Master the R Series Bootcamp
Designed for those actively writing an R01
or similar submission for an upcoming grant deadline,
and the people who advise them.
February 6, 13, 20, and 27
You have a cool idea for a research project, now what? Great science is necessary, but not sufficient, to funding success. Here, I discuss preparatory strategies that distinguish my applicants who are consistently more successful at NIH from those who are not. Tips include finding your niche in the funding portfolio, shopping around draft Aim(s) to multiple ICs to find the best possible fit, and discussing with an enthusiastic program officer your study design and optimal study section and FOA. Emphasis is placed on the importance of building a long-term relationship with the program officer.
The one-page Aims document is arguably the most important narrative section of an NIH submission. Reviewers begin to form their funding decision based on this single page. Attendees will be given examples of recently funded Aims documents in their entirety, including one funded in 2019. You will be given numerous examples of narrative overviews, “we propose” paragraphs, impact statements, and numbered aims from recently funded grant applications, as well as formats and templates to help with your writing. The training manual contains instructions, tips, samples, and a writing exercise that consists of a funded Aims page into which I have inserted mistakes I typically see from applicants, in order for attendees to practice editing. By the end of the training, you should feel skilled and confident to construct a highly polished Aims page for your own submissions.
Applicants often struggle to write the Significance and Innovation sections (which have no corresponding section in journal articles) and to distinguish between the two. I walk applicants through the writing of a strong Significance section, which includes disease burden, the new Rigor of Prior Research scoring criteria, and how your project will address the strengths and weaknesses of the prior research and reduce disease burden. I will demonstrate how the Innovation section must drive home the competitive advantage over previous and current approaches. Because reviewers tend to skim text, I provide examples from numerous recently funded grant applications on which I have worked of newspaper-style headers that help reviewers skim and grasp key concepts. Emphasis of this course is on ensuring that reviewers both in and outside your field are persuaded of the significance, innovation, and impact of your project. The training manual is packed with instructions, tips, templates, recently funded samples, and exercises to help you edit and write more competitively.

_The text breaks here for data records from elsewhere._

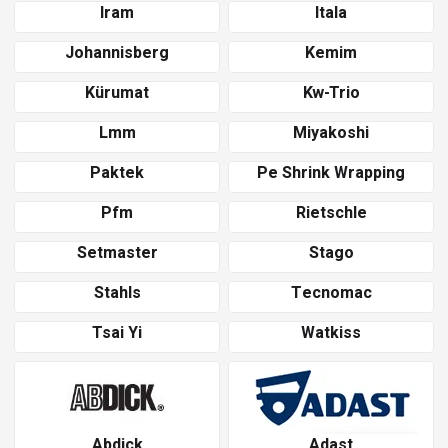
Iram
Itala
Johannisberg
Kemim
Kürumat
Kw-Trio
Lmm
Miyakoshi
Paktek
Pe Shrink Wrapping
Pfm
Rietschle
Setmaster
Stago
Stahls
Tecnomac
Tsai Yi
Watkiss
Abdick
Adast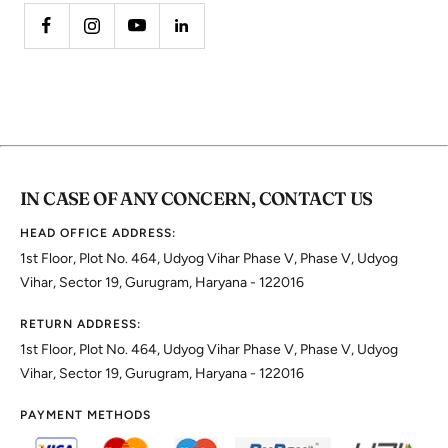
IN CASE OF ANY CONCERN, CONTACT US
HEAD OFFICE ADDRESS:
1st Floor, Plot No. 464, Udyog Vihar Phase V, Phase V, Udyog
Vihar, Sector 19, Gurugram, Haryana - 122016
RETURN ADDRESS:
1st Floor, Plot No. 464, Udyog Vihar Phase V, Phase V, Udyog
Vihar, Sector 19, Gurugram, Haryana - 122016
PAYMENT METHODS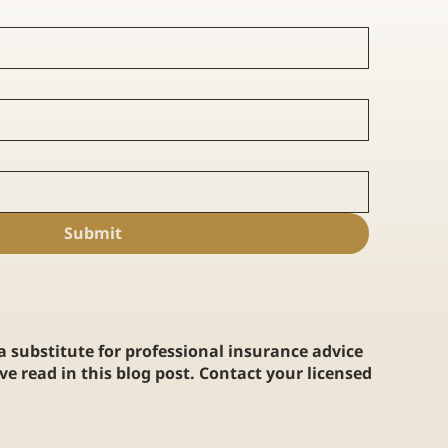
Submit
 a substitute for professional insurance advice
e read in this blog post. Contact your licensed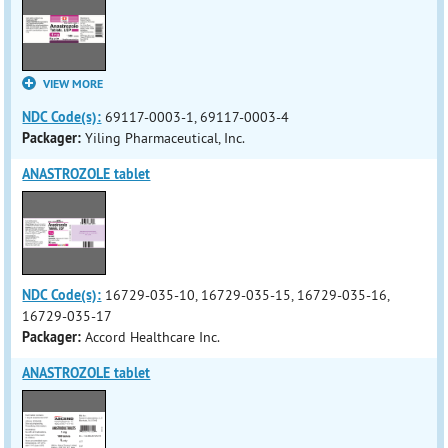
VIEW MORE
NDC Code(s):
69117-0003-1, 69117-0003-4
Packager:
Yiling Pharmaceutical, Inc.
ANASTROZOLE tablet
NDC Code(s):
16729-035-10, 16729-035-15, 16729-035-16,
16729-035-17
Packager:
Accord Healthcare Inc.
ANASTROZOLE tablet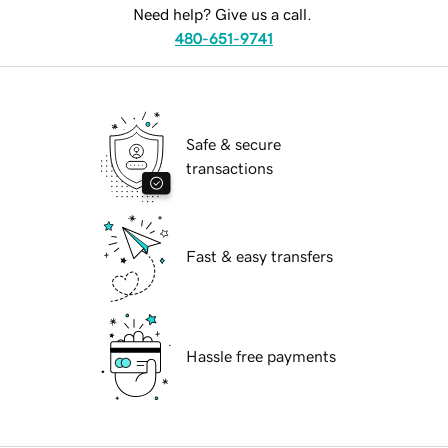
Need help? Give us a call.
480-651-9741
Safe & secure
transactions
Fast & easy transfers
Hassle free payments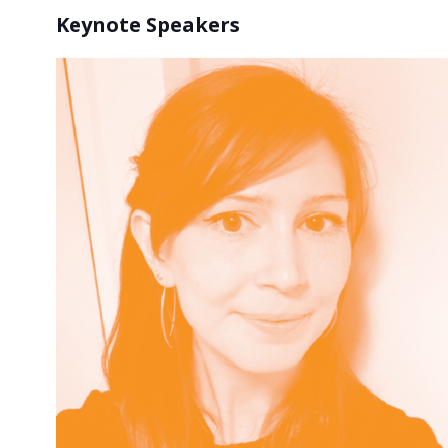
Keynote Speakers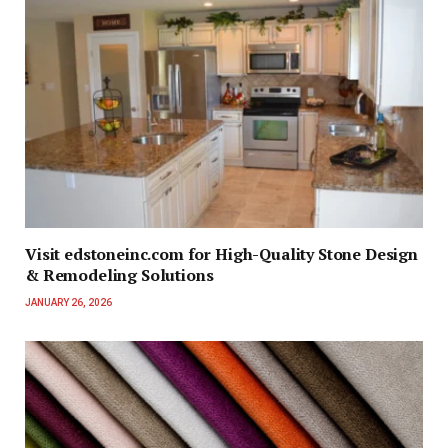
Visit edstoneinc.com for High-Quality Stone Design
& Remodeling Solutions
JANUARY 26, 2026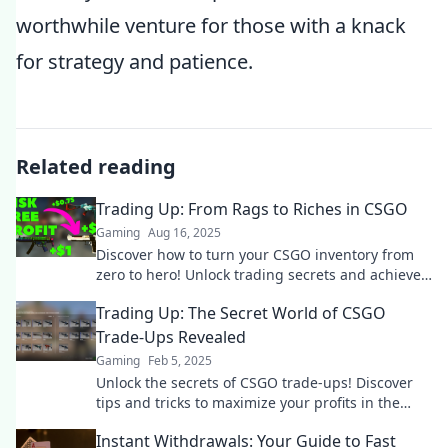
worthwhile venture for those with a knack
for strategy and patience.
Related reading
Trading Up: From Rags to Riches in CSGO
Gaming
Aug 16, 2025
Discover how to turn your CSGO inventory from
zero to hero! Unlock trading secrets and achieve
wealth like never before!
Trading Up: The Secret World of CSGO
Trade-Ups Revealed
Gaming
Feb 5, 2025
Unlock the secrets of CSGO trade-ups! Discover
tips and tricks to maximize your profits in the
thrilling world of weapon exchanges.
Instant Withdrawals: Your Guide to Fast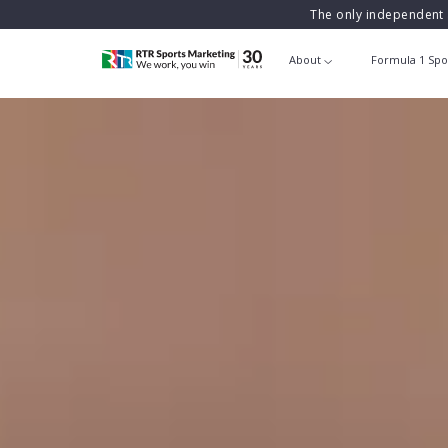
The only independent 
About
Formula 1 Spo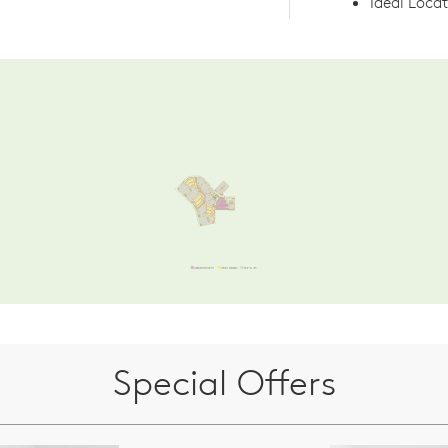
Ideal Loca
Special Offers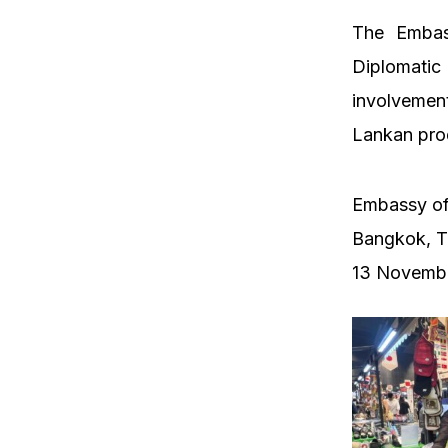
The Embas
Diplomatic
involvement
Lankan produ
Embassy of
Bangkok, T
13 Novemb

Human subjects project? Clinical trial? Neither? What does this have to do with writing the Approach section? Everything, from which type of funding opportunity announcement (and therefore instructions & scoring criteria), to how much (if any) of your content gets stripped out of the Approach and placed in the PHS Human Subjects & Clinical Trial Information Form – because as of January 2019, no “double listing” is allowed. I will help you determine what kind of project you are doing, what kind of FOA/instructions/scoring criteria you therefore follow, and which parts of the Human Subjects & Clinical Trial Form (if any) you fill out. Based on what goes in your Approach section as a result, I will help you understand how to write a winning Approach section – the section that typically receives the worst score, and the one that statistically correlates most closely with your Overall score. Emphasis will be placed on concrete ways to address reviewer comments of scoring criteria for Scientific Rigor and Consideration of Sex as a Biological Variable, including examples from recently funded grant applications on which I have worked.
These suite of services have been incredible, both the live sessions and the recorded sessions have transformed my approaches to grant writing. Specifically, the guidance on how to write for reviewers and how to optimize ESI status. Also the tools for reaching out to program officers. I have my first R01 now and received a strong score on a second. These tools are highly valuable for physician-scientists.
Anonymous PhD, Attending
I got a lot of great ideas from this training, even though I got my first R01 back in the day (in the early 2000’s when the payline for my institute was 22%!). I have never adapted well to the removal of the background section, but now understand better the options of where to put that information. I LOVE the idea of having an overall introduction to the Approach section to let the reviewers know what is coming. I usually jump right into Aim 1. I will try the new idea next time. Also appreciated many other tips and information on NIH tools like Matchmaker, tools to find a study section, etc. Thanks so much for this training!
Anonymous PhD, Attending
Old as I am, I am embarrassed at how much I did not know. I am very grateful for having had this opportunity. maybe things will get better re: submissions. one can always hope.” “It is particularly helpful for junior faculty, but there is plenty to take away even after close to 30 years of submitting (and getting sometimes) R01 applications.
Anonymous PhD, Attending
Every R01 applicant needs to hear how important relationship with a PO is, and ways to go about finding the right match and building that relationship. This was not mentioned in other grant writing courses I attended. I’m going to try it, and hope it works… The writing tips were useful too. Great session overall. Thank you.